Boost to Sectors from Healthcare to Tourism
Additional sectors, including healthcare, tourism, discretionary consumption, and financial services, are poised to benefit from the economic recovery. Industrial growth has shown encouraging signs, with November 2024 witnessing a 6-month high growth rate of 5.2%, significantly higher than the 2.5% recorded in November 2023.
Manufacturing Sector Records Strong Growth
The manufacturing sector, which constitutes over 75% of the Index of Industrial Production IIP, recorded a growth rate of 5.8% in November 2024 compared to 4.1% in October. This growth is expected to contribute significantly to employment creation, especially for young graduates from engineering institutes and universities.
Capital Goods, Consumer Durables Drive Growth
The production of capital goods, a key indicator of real investment, surged by 9% in November 2024, reflecting robust economic activity. Additionally, the consumer durables segment, including electronic goods, refrigerators, and televisions, registered a remarkable 13.1% growth, signalling higher consumer demand driven by rising incomes.

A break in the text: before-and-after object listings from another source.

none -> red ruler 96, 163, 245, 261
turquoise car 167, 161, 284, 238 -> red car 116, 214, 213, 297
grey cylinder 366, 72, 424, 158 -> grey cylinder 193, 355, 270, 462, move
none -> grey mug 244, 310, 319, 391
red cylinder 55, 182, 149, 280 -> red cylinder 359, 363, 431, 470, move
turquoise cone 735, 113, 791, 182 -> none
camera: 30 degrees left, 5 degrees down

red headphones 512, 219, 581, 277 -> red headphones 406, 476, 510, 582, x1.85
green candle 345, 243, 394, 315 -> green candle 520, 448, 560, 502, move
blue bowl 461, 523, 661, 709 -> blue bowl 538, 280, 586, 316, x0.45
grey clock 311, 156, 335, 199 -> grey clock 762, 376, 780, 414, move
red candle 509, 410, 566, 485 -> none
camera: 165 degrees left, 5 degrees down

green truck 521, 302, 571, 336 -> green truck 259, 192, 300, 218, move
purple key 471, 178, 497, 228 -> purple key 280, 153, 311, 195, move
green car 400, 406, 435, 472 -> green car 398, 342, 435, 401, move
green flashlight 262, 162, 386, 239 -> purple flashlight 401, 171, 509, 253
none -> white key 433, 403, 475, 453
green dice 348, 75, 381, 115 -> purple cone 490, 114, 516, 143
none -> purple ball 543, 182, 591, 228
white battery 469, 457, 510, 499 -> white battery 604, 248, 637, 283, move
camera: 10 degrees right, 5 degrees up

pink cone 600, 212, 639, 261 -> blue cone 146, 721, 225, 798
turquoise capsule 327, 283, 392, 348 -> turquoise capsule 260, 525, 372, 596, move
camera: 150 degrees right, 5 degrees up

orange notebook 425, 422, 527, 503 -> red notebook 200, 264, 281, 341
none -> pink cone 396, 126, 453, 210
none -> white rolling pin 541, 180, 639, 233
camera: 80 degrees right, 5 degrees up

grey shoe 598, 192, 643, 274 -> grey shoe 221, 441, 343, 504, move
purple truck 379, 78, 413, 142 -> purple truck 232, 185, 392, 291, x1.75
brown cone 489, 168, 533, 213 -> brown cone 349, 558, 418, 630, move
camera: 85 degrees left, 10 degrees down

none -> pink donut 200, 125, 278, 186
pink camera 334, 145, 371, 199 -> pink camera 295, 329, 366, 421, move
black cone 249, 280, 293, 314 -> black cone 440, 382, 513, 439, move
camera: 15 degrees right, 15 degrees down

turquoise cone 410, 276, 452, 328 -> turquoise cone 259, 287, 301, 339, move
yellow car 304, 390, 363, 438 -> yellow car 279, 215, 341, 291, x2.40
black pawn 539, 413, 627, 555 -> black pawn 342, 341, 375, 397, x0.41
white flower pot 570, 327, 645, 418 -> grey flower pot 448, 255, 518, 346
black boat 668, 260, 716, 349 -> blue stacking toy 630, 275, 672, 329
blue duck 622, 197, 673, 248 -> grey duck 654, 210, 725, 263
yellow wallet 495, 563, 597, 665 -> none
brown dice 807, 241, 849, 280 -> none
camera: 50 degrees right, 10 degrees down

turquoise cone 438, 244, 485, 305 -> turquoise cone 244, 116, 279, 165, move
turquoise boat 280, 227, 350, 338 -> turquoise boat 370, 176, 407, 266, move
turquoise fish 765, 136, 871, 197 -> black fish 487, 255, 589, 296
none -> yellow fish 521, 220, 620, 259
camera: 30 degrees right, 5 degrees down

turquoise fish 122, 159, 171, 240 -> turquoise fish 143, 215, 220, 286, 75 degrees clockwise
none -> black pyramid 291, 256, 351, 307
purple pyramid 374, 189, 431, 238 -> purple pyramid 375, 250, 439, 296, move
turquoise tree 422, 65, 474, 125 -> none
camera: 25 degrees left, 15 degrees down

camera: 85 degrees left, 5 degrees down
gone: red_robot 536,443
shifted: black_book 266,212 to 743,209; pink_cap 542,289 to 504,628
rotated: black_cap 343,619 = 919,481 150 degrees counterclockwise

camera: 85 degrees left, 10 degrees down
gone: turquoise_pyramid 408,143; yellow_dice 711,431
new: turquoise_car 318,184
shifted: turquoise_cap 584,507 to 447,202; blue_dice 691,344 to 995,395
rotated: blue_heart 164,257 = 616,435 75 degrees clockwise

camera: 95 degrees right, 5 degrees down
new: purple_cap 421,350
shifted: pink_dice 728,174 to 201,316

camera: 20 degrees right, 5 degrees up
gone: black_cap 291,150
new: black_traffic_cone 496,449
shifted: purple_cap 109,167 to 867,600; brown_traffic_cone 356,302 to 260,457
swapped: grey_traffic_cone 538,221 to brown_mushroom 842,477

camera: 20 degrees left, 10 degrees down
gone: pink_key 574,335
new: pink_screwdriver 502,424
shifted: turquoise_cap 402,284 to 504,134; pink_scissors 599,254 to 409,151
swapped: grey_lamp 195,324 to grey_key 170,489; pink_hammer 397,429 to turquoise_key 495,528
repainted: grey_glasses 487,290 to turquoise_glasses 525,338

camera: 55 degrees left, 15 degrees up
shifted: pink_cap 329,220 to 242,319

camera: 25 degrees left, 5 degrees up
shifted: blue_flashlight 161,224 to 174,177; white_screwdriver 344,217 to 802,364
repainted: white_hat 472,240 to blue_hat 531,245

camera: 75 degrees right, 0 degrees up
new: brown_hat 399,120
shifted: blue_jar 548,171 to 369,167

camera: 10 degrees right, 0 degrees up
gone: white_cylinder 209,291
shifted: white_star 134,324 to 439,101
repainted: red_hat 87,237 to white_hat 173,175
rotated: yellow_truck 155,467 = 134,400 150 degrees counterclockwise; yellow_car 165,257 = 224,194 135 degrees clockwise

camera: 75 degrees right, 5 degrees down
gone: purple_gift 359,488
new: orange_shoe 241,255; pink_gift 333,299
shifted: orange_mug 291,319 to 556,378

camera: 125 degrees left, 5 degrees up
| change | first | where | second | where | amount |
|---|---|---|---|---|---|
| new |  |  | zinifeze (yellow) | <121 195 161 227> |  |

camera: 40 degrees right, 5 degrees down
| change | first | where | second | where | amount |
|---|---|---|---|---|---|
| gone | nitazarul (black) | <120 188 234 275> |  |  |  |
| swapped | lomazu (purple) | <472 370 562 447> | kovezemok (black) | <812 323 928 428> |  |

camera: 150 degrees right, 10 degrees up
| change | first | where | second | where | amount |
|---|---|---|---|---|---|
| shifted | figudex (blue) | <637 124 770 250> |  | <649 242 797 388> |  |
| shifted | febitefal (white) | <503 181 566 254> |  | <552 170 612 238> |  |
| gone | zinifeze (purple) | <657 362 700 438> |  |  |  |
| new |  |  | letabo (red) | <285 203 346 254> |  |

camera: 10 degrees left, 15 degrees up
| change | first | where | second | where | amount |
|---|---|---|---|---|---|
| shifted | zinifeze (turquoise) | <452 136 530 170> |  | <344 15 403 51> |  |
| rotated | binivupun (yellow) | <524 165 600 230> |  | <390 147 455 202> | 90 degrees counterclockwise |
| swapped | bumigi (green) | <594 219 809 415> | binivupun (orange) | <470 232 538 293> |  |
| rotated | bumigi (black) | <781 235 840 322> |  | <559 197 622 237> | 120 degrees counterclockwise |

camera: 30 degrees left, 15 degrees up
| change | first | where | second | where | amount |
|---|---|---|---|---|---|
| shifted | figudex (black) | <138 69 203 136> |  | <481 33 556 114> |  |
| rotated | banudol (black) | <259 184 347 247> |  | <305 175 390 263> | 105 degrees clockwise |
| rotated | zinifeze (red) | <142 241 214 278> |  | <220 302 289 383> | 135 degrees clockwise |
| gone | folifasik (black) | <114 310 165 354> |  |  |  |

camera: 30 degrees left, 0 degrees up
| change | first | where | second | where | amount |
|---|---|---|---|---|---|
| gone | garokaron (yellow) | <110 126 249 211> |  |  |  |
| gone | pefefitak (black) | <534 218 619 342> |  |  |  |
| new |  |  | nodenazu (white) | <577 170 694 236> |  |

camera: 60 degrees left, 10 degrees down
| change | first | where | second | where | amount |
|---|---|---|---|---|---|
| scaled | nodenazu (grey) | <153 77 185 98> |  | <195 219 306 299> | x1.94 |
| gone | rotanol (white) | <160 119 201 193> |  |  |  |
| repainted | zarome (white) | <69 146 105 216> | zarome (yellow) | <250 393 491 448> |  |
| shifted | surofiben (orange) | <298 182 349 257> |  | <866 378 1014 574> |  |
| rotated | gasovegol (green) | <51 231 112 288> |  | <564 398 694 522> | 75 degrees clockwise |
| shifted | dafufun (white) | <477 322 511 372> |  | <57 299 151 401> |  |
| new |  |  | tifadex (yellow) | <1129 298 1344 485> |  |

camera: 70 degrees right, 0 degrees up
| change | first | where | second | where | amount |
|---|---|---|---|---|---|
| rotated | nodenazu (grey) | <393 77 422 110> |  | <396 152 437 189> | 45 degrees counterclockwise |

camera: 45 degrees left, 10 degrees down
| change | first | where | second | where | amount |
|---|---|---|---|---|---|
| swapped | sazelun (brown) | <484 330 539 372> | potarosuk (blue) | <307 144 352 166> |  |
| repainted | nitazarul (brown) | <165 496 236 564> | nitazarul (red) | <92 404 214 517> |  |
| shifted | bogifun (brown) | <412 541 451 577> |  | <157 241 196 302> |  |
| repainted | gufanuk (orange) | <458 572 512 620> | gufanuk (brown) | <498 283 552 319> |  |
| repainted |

Anticipated Growth-Driven Focus in Upcoming Budget
With an anticipated growth-driven focus in the upcoming budget, India’s economic revival appears poised to gather further momentum, supporting industrial expansion, job creation, and increased consumer spending. As the country’s industrial growth shows encouraging signs, investors and businesses can be expected to benefit from this sustained economic growth in the coming years.